The information should propagate to both SwitchProducer(s), that dictate which case(s) of module chains will be run (at the configuration level), and to CUDAService (and similar) that provide finer-grained resource information to the C++ code (list of actual devices).

With $CUDA_VISIBLE_DEVICES alone it is not possible to force a configuration to use cuda on a machine without GPU (the forcing itself would be useful for testing, and running such configuration on a machine without GPU would be an error that should get reported somehow).

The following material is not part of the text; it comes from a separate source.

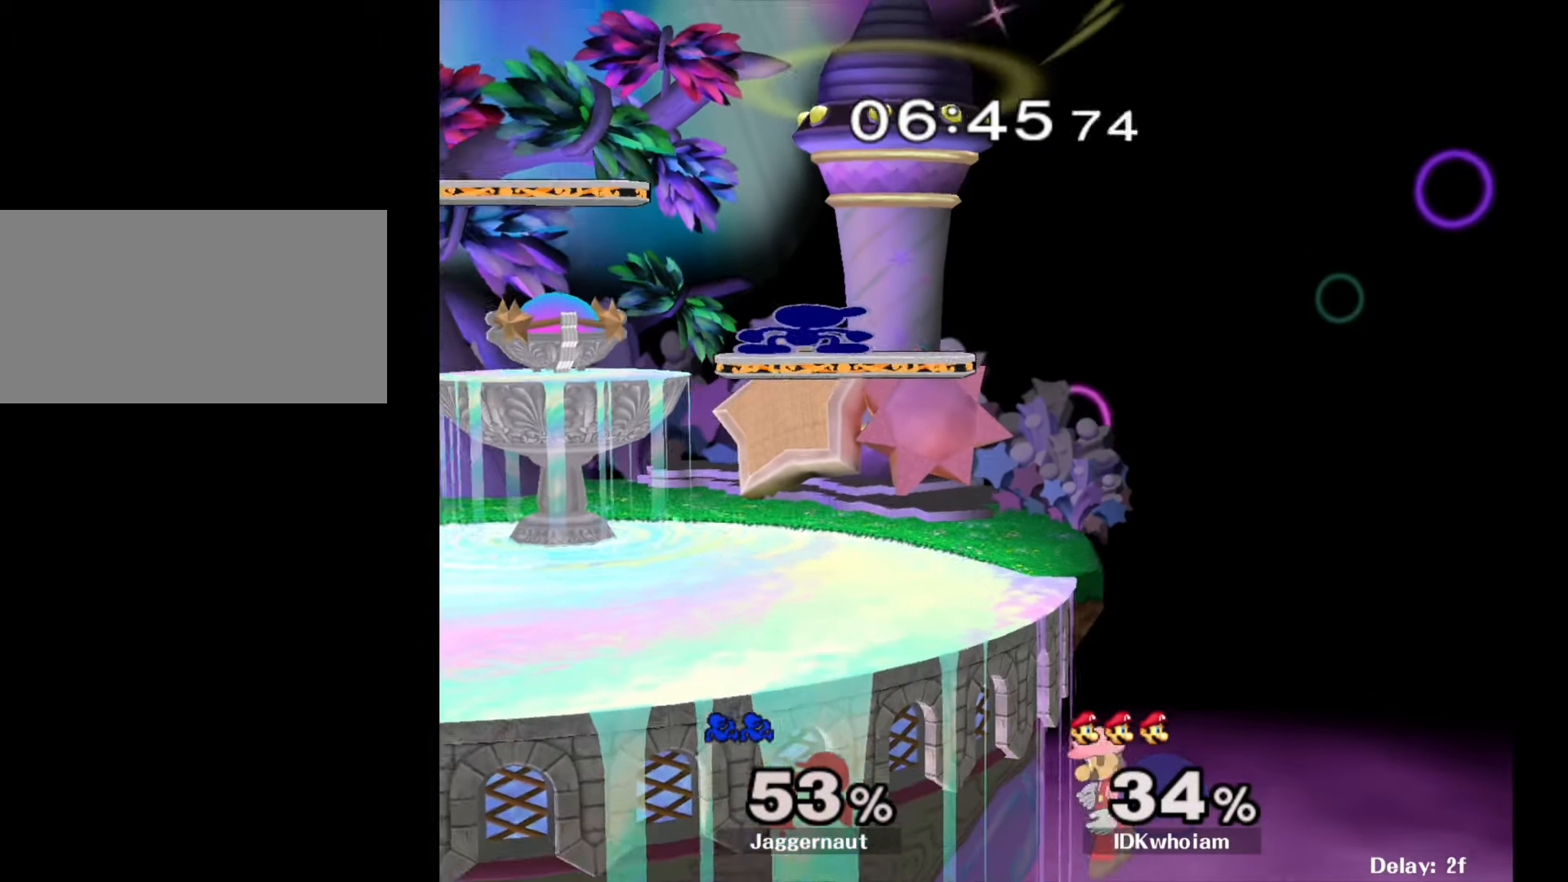
{"buttons": ["Y"], "left_stick": "down-left", "right_stick": "center", "events": [[150, "left_stick", "right"], [484, "Y", "down"], [484, "left_stick", "down-left"]]}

The text was updated successfully, but these errors were encountered:

makortel · 2020-10-12T19:35:22Z

assign core,heterogeneous

cmsbuild · 2020-10-12T19:35:30Z

New categories assigned: heterogeneous,core

@Dr15Jones,@smuzaffar,@makortel,@makortel,@fwyzard you have been requested to review this Pull request/Issue and eventually sign? Thanks

cmsbuild · 2020-10-12T19:35:32Z

A new Issue was created by @makortel Matti Kortelainen.

@Dr15Jones, @dpiparo, @silviodonato, @smuzaffar, @makortel, @qliphy can you please review it and eventually sign/assign? Thanks.

cms-bot commands are listed here

makortel · 2020-10-12T19:36:00Z

cms-patatrack#542 demonstrates a hacky way to force the SwitchProducer choice.

makortel · 2020-10-12T20:11:32Z

Thinking out loud (names are bad and long etc):

The SwitchProduder choice(s) could be specified along

process.options.SwitchProducers.SwitchProducerCUDA.choose = cms.untracked.string("cuda")
# or forward-thinking the possibility of event-by-event decisions
process.options.SwitchProducers.SwitchProduderCUDA.choices = cms.untracked.vstring("cuda")

The compute devices could be specified along

process.CUDAService.devices = cms.untracked.vint32(0, 1, 2)

# to disable
process.CUDAService.devices = cms.untracked.vint32()
# to allow everything available, default?
process.CUDAService.devices = cms.untracked.vint32(-1)

This option would supersede the current CUDAService.enable.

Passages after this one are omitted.